┌──
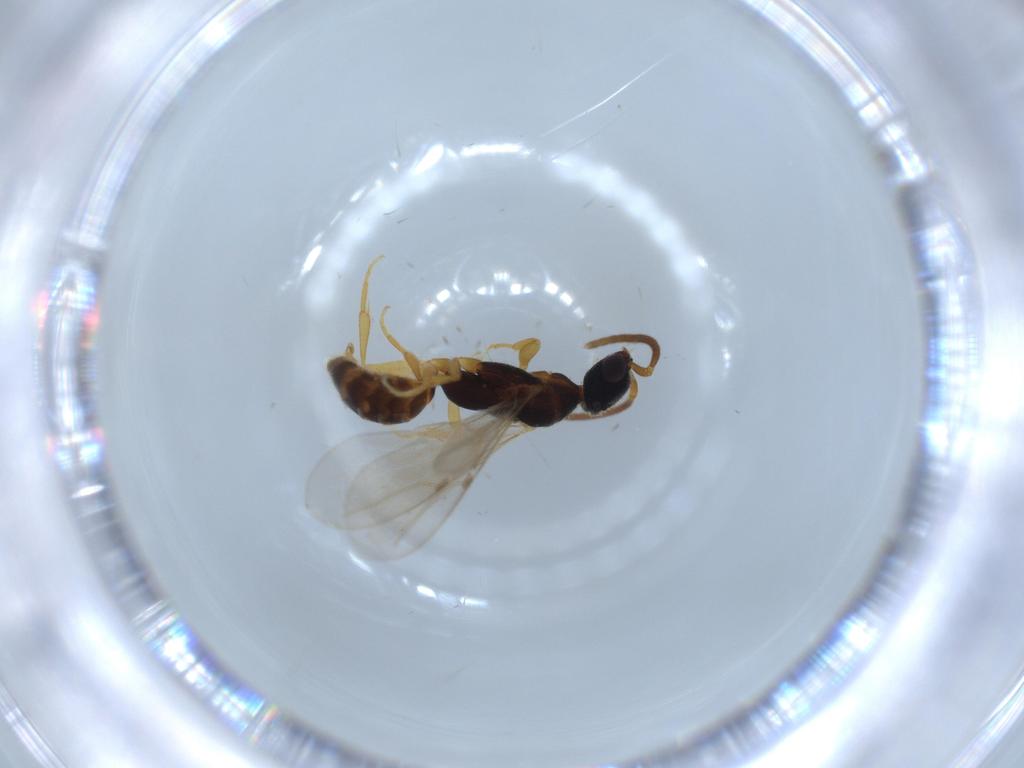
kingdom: Animalia
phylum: Arthropoda
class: Insecta
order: Hymenoptera
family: Bethylidae
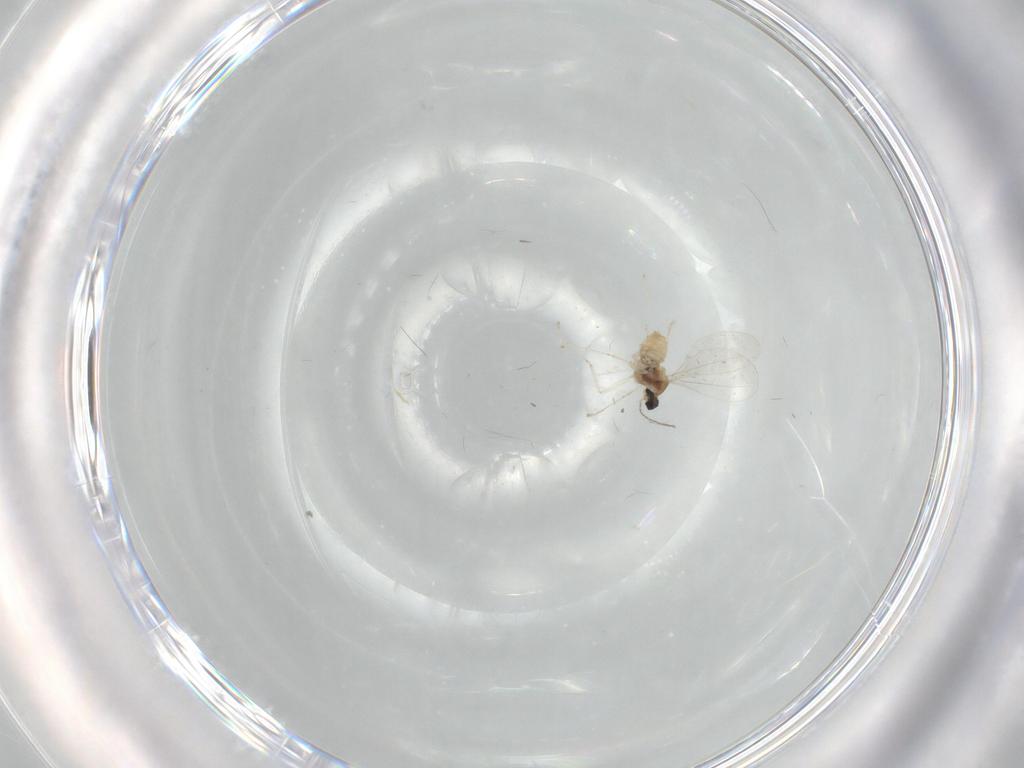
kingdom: Animalia
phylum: Arthropoda
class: Insecta
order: Diptera
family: Cecidomyiidae
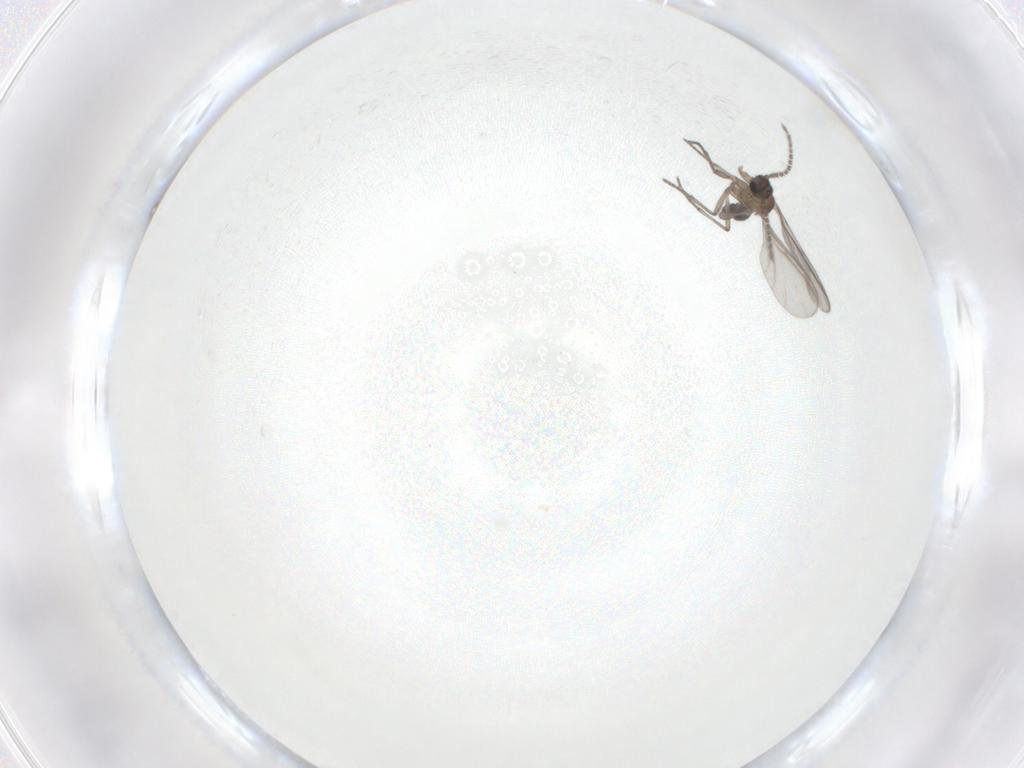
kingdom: Animalia
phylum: Arthropoda
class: Insecta
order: Diptera
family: Sciaridae
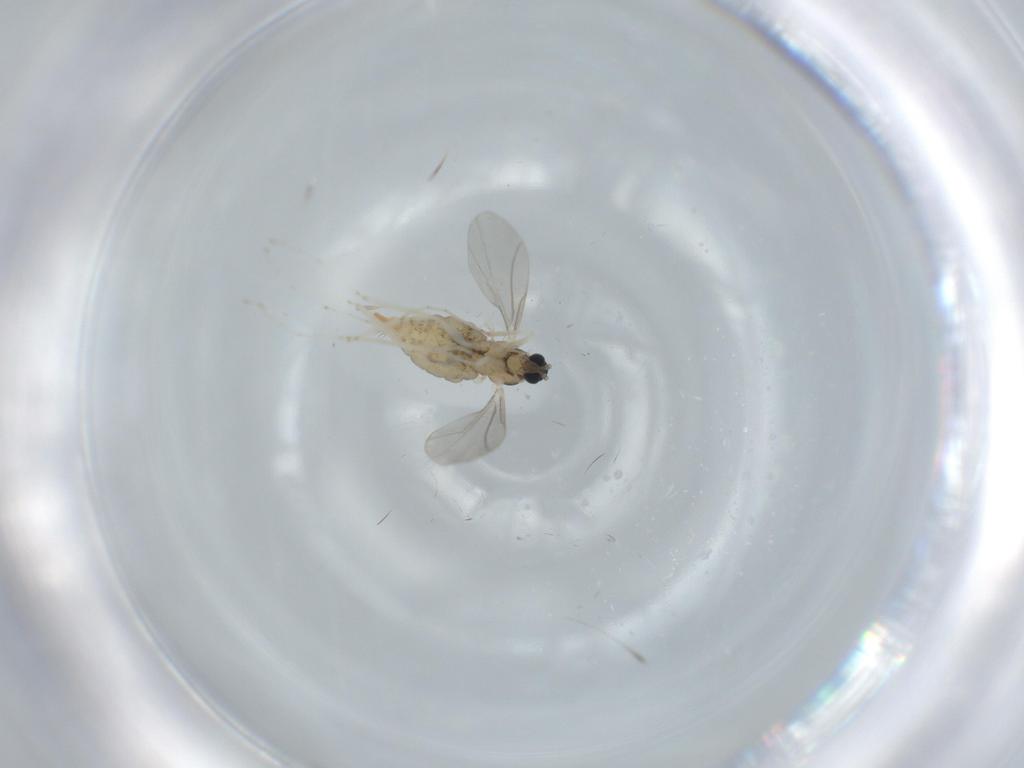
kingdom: Animalia
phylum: Arthropoda
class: Insecta
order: Diptera
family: Cecidomyiidae
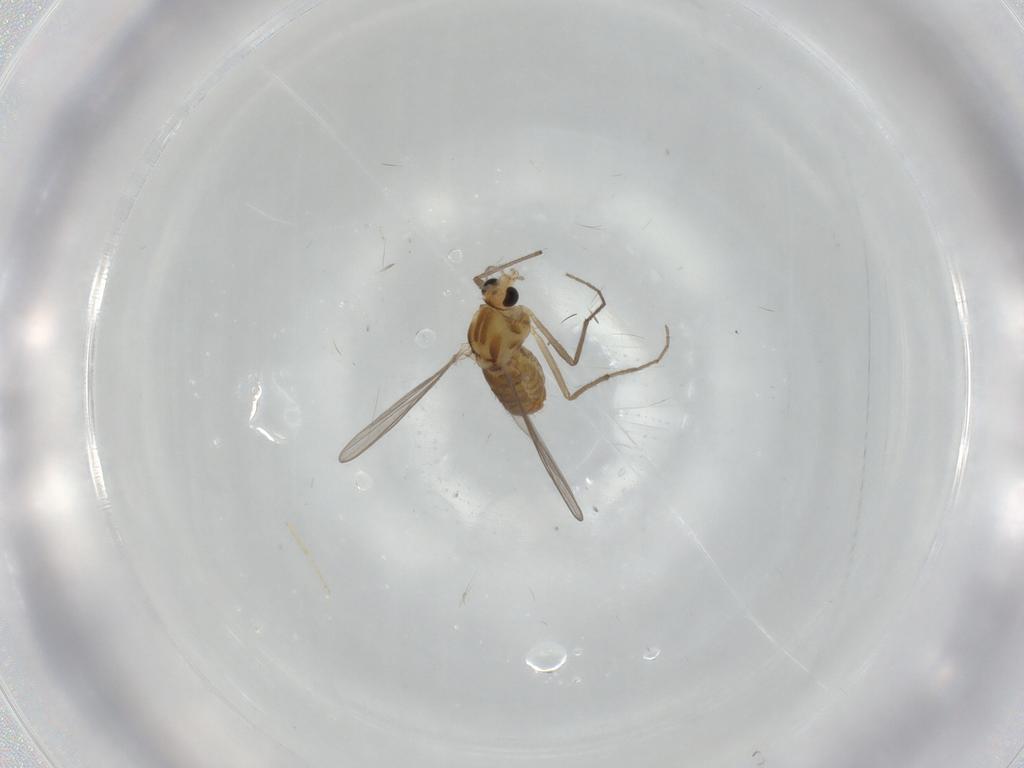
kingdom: Animalia
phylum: Arthropoda
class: Insecta
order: Diptera
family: Chironomidae
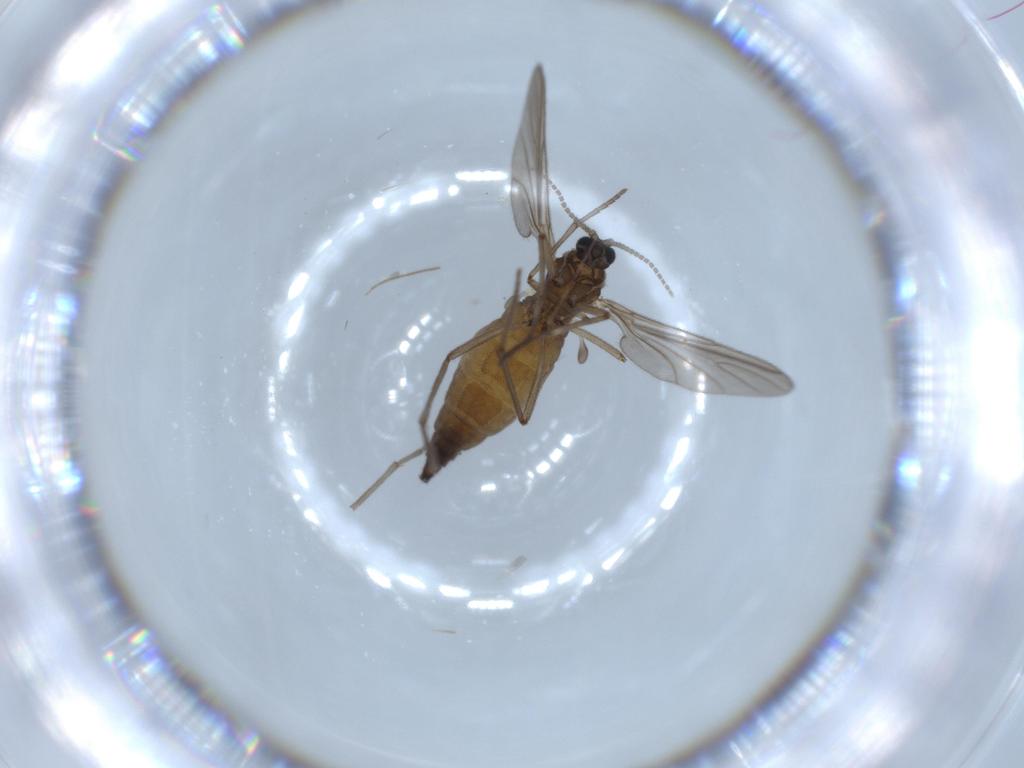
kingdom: Animalia
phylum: Arthropoda
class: Insecta
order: Diptera
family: Sciaridae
└──
**SHORT PROBLEM:** Update the listing by replacing each "phylum" with "division" and leaving everything else unchanged. Omit the pictures from your answer.

**FULL ANSWER:**
kingdom: Animalia
division: Arthropoda
class: Insecta
order: Hymenoptera
family: Bethylidae
kingdom: Animalia
division: Arthropoda
class: Insecta
order: Diptera
family: Cecidomyiidae
kingdom: Animalia
division: Arthropoda
class: Insecta
order: Diptera
family: Sciaridae
kingdom: Animalia
division: Arthropoda
class: Insecta
order: Diptera
family: Cecidomyiidae
kingdom: Animalia
division: Arthropoda
class: Insecta
order: Diptera
family: Chironomidae
kingdom: Animalia
division: Arthropoda
class: Insecta
order: Diptera
family: Sciaridae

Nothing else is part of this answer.